What you need to do:
Your job is to give again, exactly and with no additions, the lines in the records below from the one with "becomes involved with a hijacking crowd." through the one with "eading Articles", both included. Omit the pictures.

Records from a dataset
────────────────
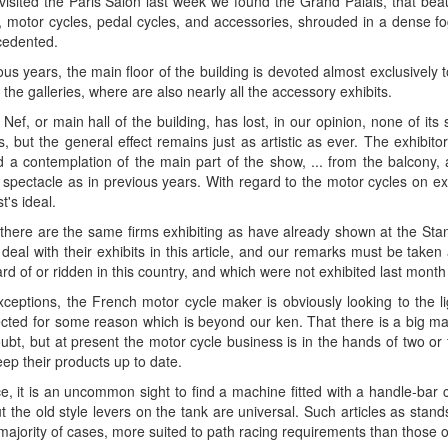
sited the Paris Salon last week we found the Grand Palais, that beaut
, motor cycles, pedal cycles, and accessories, shrouded in a dense fog
cedented.
ous years, the main floor of the building is devoted almost exclusively
 the galleries, where are also nearly all the accessory exhibits.
ef, or main hall of the building, has lost, in our opinion, none of its
ts, but the general effect remains just as artistic as ever. The exhibit
d a contemplation of the main part of the show, ... from the balcony, 
spectacle as in previous years. With regard to the motor cycles on exhi
t's ideal.
 there are the same firms exhibiting as have already shown at the Sta
deal with their exhibits in this article, and our remarks must be take
d of or ridden in this country, and which were not exhibited last mont
xceptions, the French motor cycle maker is obviously looking to the l
ected for some reason which is beyond our ken. That there is a big ma
oubt, but at present the motor cycle business is in the hands of two 
keep their products up to date.
e, it is an uncommon sight to find a machine fitted with a handle-bar 
ut the old style levers on the tank are universal. Such articles as sta
 majority of cases, more suited to path racing requirements than those of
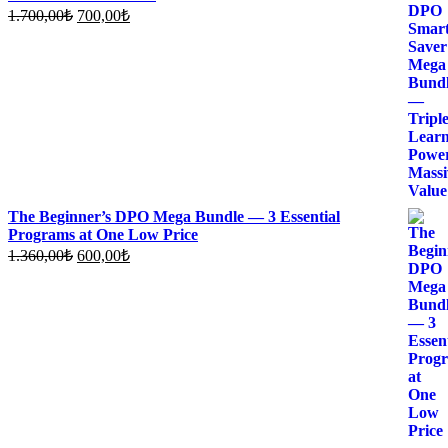
Original
Current
1.700,00
₺
700,00
₺
price
price
was:
is:
1.700,00₺.
700,00₺.
The Beginner’s DPO Mega Bundle — 3 Essential
Programs at One Low Price
Original
Current
1.360,00
₺
600,00
₺
price
price
was:
is:
1.360,00₺.
600,00₺.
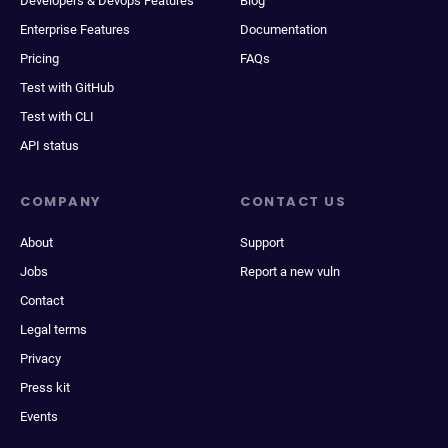
Developers & Devops Features
Blog
Enterprise Features
Documentation
Pricing
FAQs
Test with GitHub
Test with CLI
API status
COMPANY
CONTACT US
About
Support
Jobs
Report a new vuln
Contact
Legal terms
Privacy
Press kit
Events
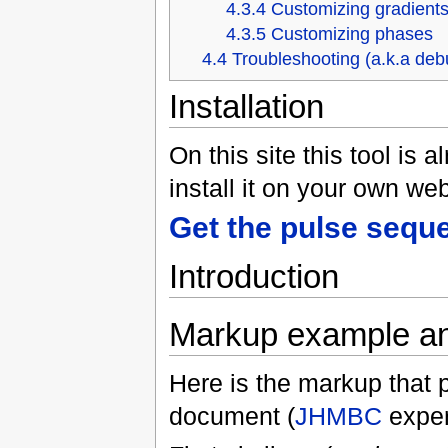
4.3.4
Customizing gradient
4.3.5
Customizing phases
4.4
Troubleshooting (a.k.a deb
Installation
On this site this tool is 
install it on your own web
Get the pulse seque
Introduction
Markup example an
Here is the markup that 
document (
JHMBC
exper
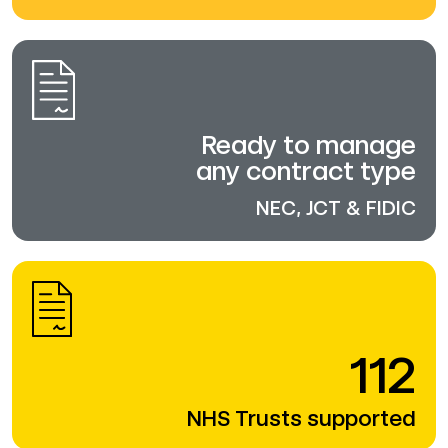
Ready to manage
any contract type
NEC, JCT & FIDIC
112
NHS Trusts supported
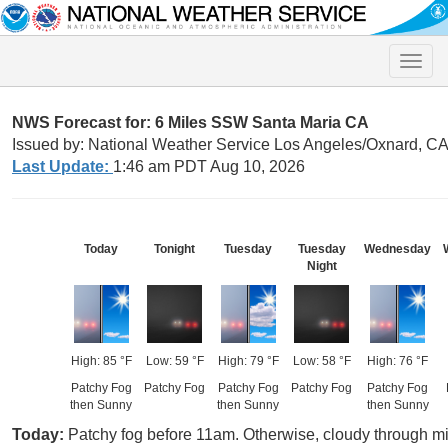
Toggle
naviga
NWS Forecast for: 6 Miles SSW Santa Maria CA
Issued by: National Weather Service Los Angeles/Oxnard, C
Last Update:
1:46 am PDT Aug 10, 2026
Today
Tonight
Tuesday
Tuesday
Wednesday
Night
High: 85 °F
Low: 59 °F
High: 79 °F
Low: 58 °F
High: 76 °F
Patchy Fog
Patchy Fog
Patchy Fog
Patchy Fog
Patchy Fog
then Sunny
then Sunny
then Sunny
Today:
Patchy fog before 11am. Otherwise, cloudy through mid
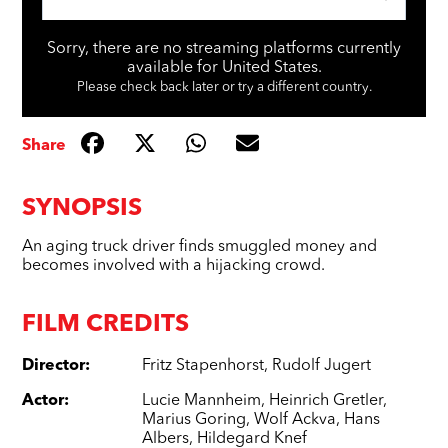
Sorry, there are no streaming platforms currently
available for United States.
Please check back later or try a different country.
Share
SYNOPSIS
An aging truck driver finds smuggled money and
becomes involved with a hijacking crowd.
FILM CREDITS
Director
:
Fritz Stapenhorst
,
Rudolf Jugert
Actor
:
Lucie Mannheim
,
Heinrich Gretler
,
Marius Goring
,
Wolf Ackva
,
Hans
Albers
,
Hildegard Knef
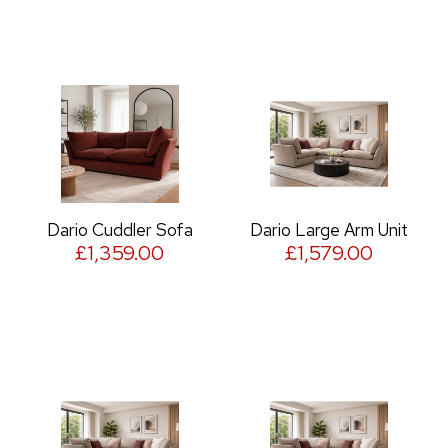
Dario Cuddler Sofa
Dario Large Arm Unit
£1,359.00
£1,579.00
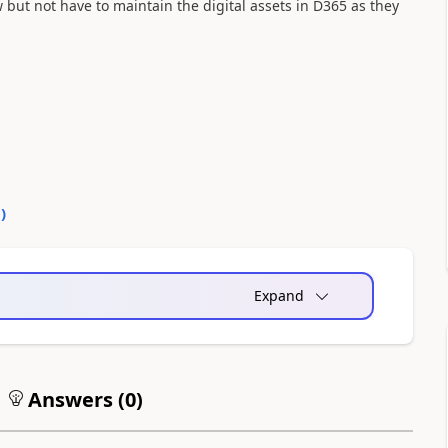
w but not have to maintain the digital assets in D365 as they
0
)
Expand
Answers (
0
)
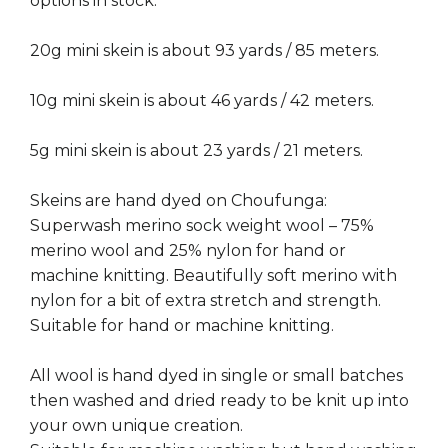
options in stock.
20g mini skein is about 93 yards / 85 meters.
10g mini skein is about 46 yards / 42 meters.
5g mini skein is about 23 yards / 21 meters.
Skeins are hand dyed on Choufunga:
Superwash merino sock weight wool – 75%
merino wool and 25% nylon for hand or
machine knitting. Beautifully soft merino with
nylon for a bit of extra stretch and strength.
Suitable for hand or machine knitting.
All wool is hand dyed in single or small batches
then washed and dried ready to be knit up into
your own unique creation.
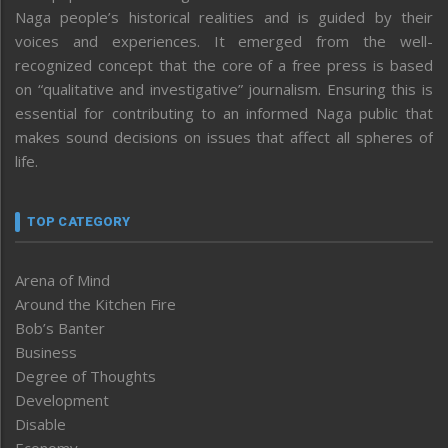
Naga people’s historical realities and is guided by their
voices and experiences. It emerged from the well-
recognized concept that the core of a free press is based
on “qualitative and investigative” journalism. Ensuring this is
essential for contributing to an informed Naga public that
makes sound decisions on issues that affect all spheres of
life.
TOP CATEGORY
Arena of Mind
Around the Kitchen Fire
Bob’s Banter
Business
Degree of Thoughts
Development
Disable
Economy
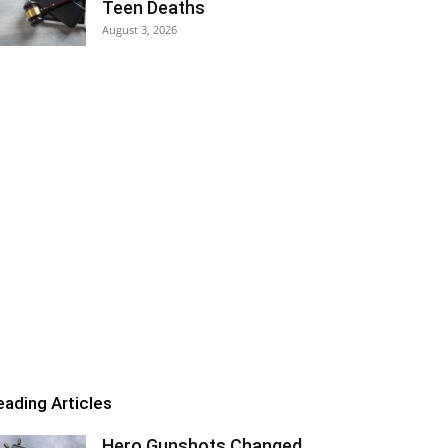
Teen Deaths
August 3, 2026
eading Articles
Hero Gunshots Changed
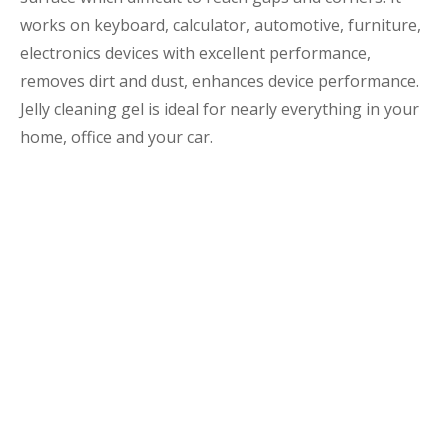
works on keyboard, calculator, automotive, furniture,
electronics devices with excellent performance,
removes dirt and dust, enhances device performance.
Jelly cleaning gel is ideal for nearly everything in your
home, office and your car.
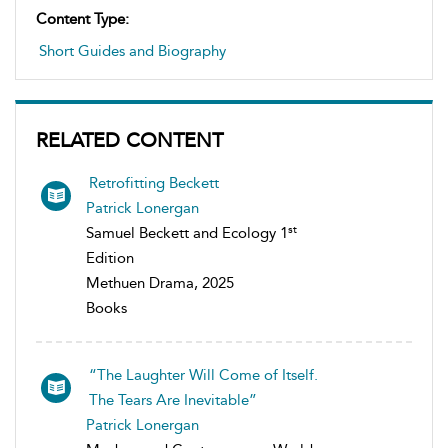
Content Type:
Short Guides and Biography
RELATED CONTENT
Retrofitting Beckett
Patrick Lonergan
st
Samuel Beckett and Ecology 1
Edition
Methuen Drama, 2025
Books
“The Laughter Will Come of Itself.
The Tears Are Inevitable”
Patrick Lonergan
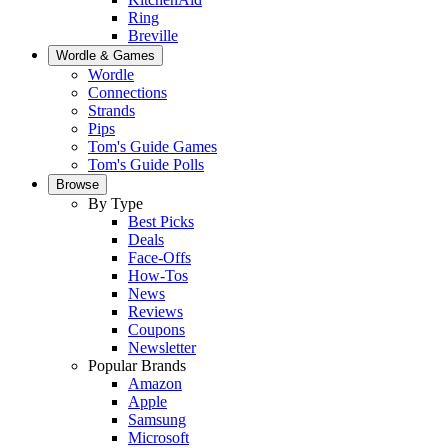
Ring
Breville
Wordle & Games
Wordle
Connections
Strands
Pips
Tom's Guide Games
Tom's Guide Polls
Browse
By Type
Best Picks
Deals
Face-Offs
How-Tos
News
Reviews
Coupons
Newsletter
Popular Brands
Amazon
Apple
Samsung
Microsoft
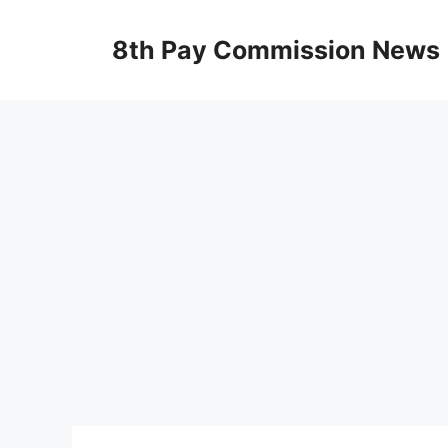
Skip
to
8th Pay Commission News
content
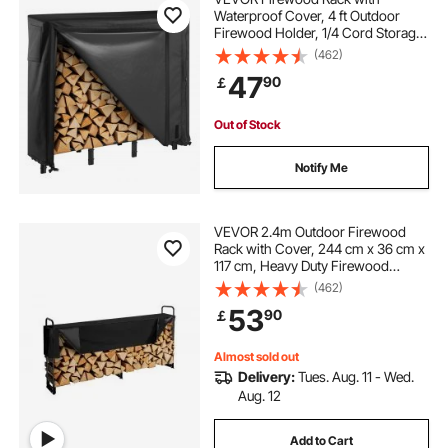
Waterproof Cover, 4 ft Outdoor
Firewood Holder, 1/4 Cord Storage
Metal Log Holder, 400lb Max
(462)
Weight Capacity, Full Covered,
47
90
￡
Powder-Coated Wood Storage
Rack for Fireplace Deck
Out of Stock
Notify Me
VEVOR 2.4m Outdoor Firewood
Rack with Cover, 244 cm x 36 cm x
117 cm, Heavy Duty Firewood
Holder & 600D Oxford Waterproof
(462)
Cover for Fireplace, Patio,
53
90
￡
Indoor/Outdoor Log Storage Rack
for 1/2 Cord of Firewood
Almost sold out
Delivery:
Tues. Aug. 11 - Wed.
Aug. 12
Add to Cart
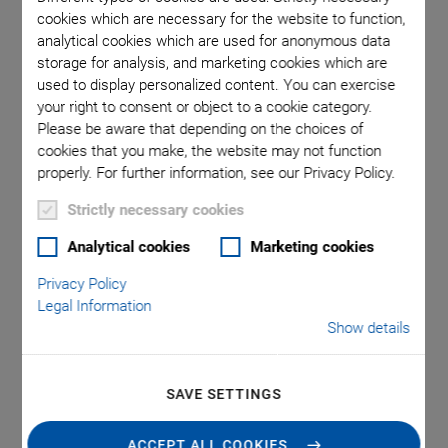
cookies which are necessary for the website to function,
analytical cookies which are used for anonymous data
ors
storage for analysis, and marketing cookies which are
used to display personalized content. You can exercise
your right to consent or object to a cookie category.
Please be aware that depending on the choices of
cookies that you make, the website may not function
properly. For further information, see our Privacy Policy.
Strictly necessary cookies
NEW
Analytical cookies
Marketing cookies
G-902.RxE Motion
Privacy Policy
Controller
Legal Information
Show details
Integrated Driver for up to 4 Drive Axes with AC
Servo Motor, DC Motor, Voice Coil Motor, Stepper
SAVE SETTINGS
Motor
ACS motion controller with integrated ACS driver and
ACCEPT ALL COOKIES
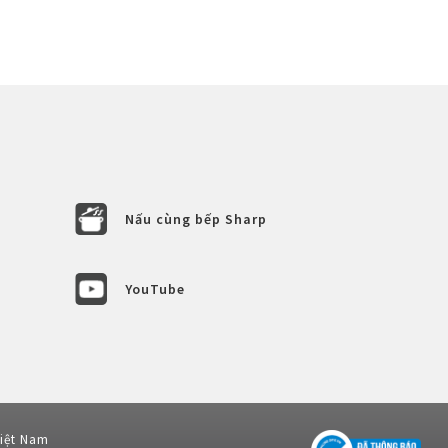
Nấu cùng bếp Sharp
YouTube
Việt Nam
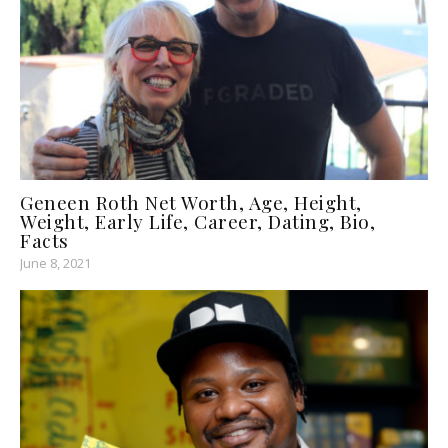
Geneen Roth Net Worth, Age, Height,
Weight, Early Life, Career, Dating, Bio,
Facts
June 8, 2021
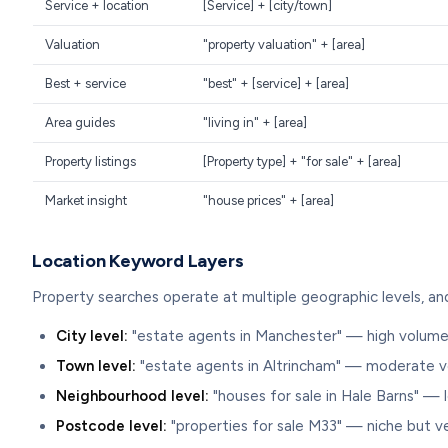
Service + location
[Service] + [city/town]
Valuation
"property valuation" + [area]
Best + service
"best" + [service] + [area]
Area guides
"living in" + [area]
Property listings
[Property type] + "for sale" + [area]
Market insight
"house prices" + [area]
Location Keyword Layers
Property searches operate at multiple geographic levels, an
City level:
"estate agents in Manchester" — high volume
Town level:
"estate agents in Altrincham" — moderate 
Neighbourhood level:
"houses for sale in Hale Barns" — 
Postcode level:
"properties for sale M33" — niche but ve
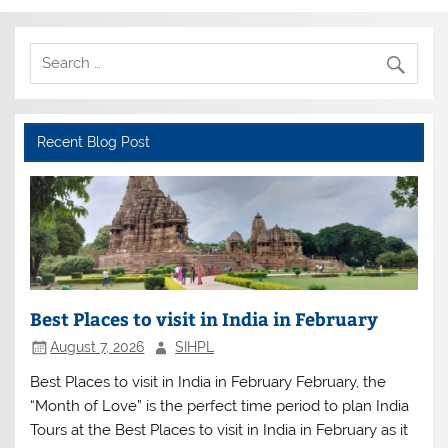
Recent Blog Post
Best Places to visit in India in February
August 7, 2026
SIHPL
Best Places to visit in India in February February, the
“Month of Love” is the perfect time period to plan India
Tours at the Best Places to visit in India in February as it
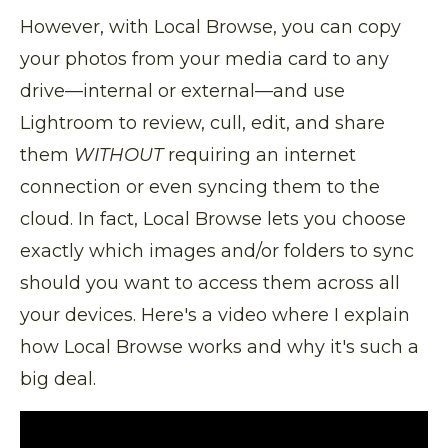
However, with Local Browse, you can copy
your photos from your media card to any
drive—internal or external—and use
Lightroom to review, cull, edit, and share
them
WITHOUT
requiring an internet
connection or even syncing them to the
cloud. In fact, Local Browse lets you choose
exactly which images and/or folders to sync
should you want to access them across all
your devices. Here's a video where I explain
how Local Browse works and why it's such a
big deal.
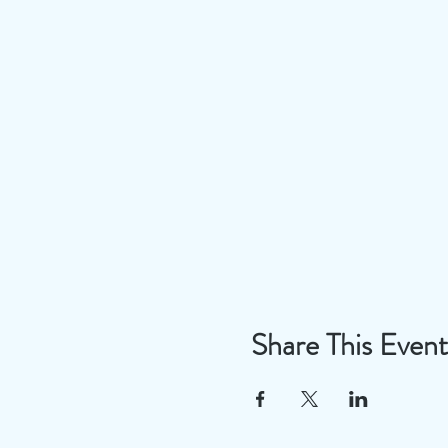
Share This Event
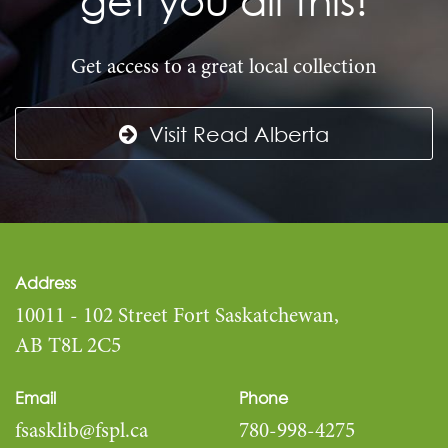
Get access to a great local collection
Visit Read Alberta
Address
10011 - 102 Street Fort Saskatchewan,
AB T8L 2C5
Email
Phone
fsasklib@fspl.ca
780-998-4275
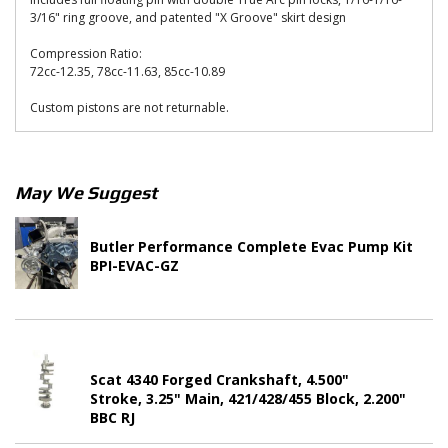
3/16" ring groove, and patented "X Groove" skirt design
Compression Ratio:
72cc-12.35, 78cc-11.63, 85cc-10.89
Custom pistons are not returnable.
May We Suggest
Butler Performance Complete Evac Pump Kit
BPI-EVAC-GZ
Scat 4340 Forged Crankshaft, 4.500"
Stroke, 3.25" Main, 421/428/455 Block, 2.200"
BBC RJ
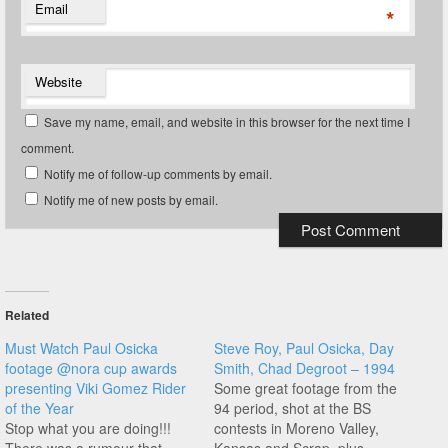
Email
*
Website
Save my name, email, and website in this browser for the next time I
comment.
Notify me of follow-up comments by email.
Notify me of new posts by email.
Related
Must Watch Paul Osicka
Steve Roy, Paul Osicka, Day
footage @nora cup awards
Smith, Chad Degroot – 1994
presenting Viki Gomez Rider
Some great footage from the
of the Year
94 period, shot at the BS
Stop what you are doing!!!
contests in Moreno Valley,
────────────────
Result of the task:
becomes involved with a hijacking crowd.
FILM CREDITS
Director
:
Fritz Stapenhorst
,
Rudolf Jugert
Actor
:
Lucie Mannheim
,
Heinrich Gretler
,
Marius Goring
,
Wolf Ackva
,
Hans
Albers
,
Hildegard Knef
Dario Cuddler Sofa
Dario Large Arm Unit
£1,359.00
£1,579.00
w but not have to maintain the digital assets in D365 as they
0
)
Expand
Answers (
0
)
options in stock.
20g mini skein is about 93 yards / 85 meters.
10g mini skein is about 46 yards / 42 meters.
5g mini skein is about 23 yards / 21 meters.
Skeins are hand dyed on Choufunga:
Superwash merino sock weight wool – 75%
merino wool and 25% nylon for hand or
machine knitting. Beautifully soft merino with
nylon for a bit of extra stretch and strength.
Suitable for hand or machine knitting.
All wool is hand dyed in single or small batches
then washed and dried ready to be knit up into
your own unique creation.
Naga people’s historical realities and is guided by their
voices and experiences. It emerged from the well-
recognized concept that the core of a free press is based
on “qualitative and investigative” journalism. Ensuring this is
essential for contributing to an informed Naga public that
makes sound decisions on issues that affect all spheres of
life.
TOP CATEGORY
Arena of Mind
Around the Kitchen Fire
Bob’s Banter
Business
Degree of Thoughts
Development
Disable
Economy
Teen Deaths
August 3, 2026
eading Articles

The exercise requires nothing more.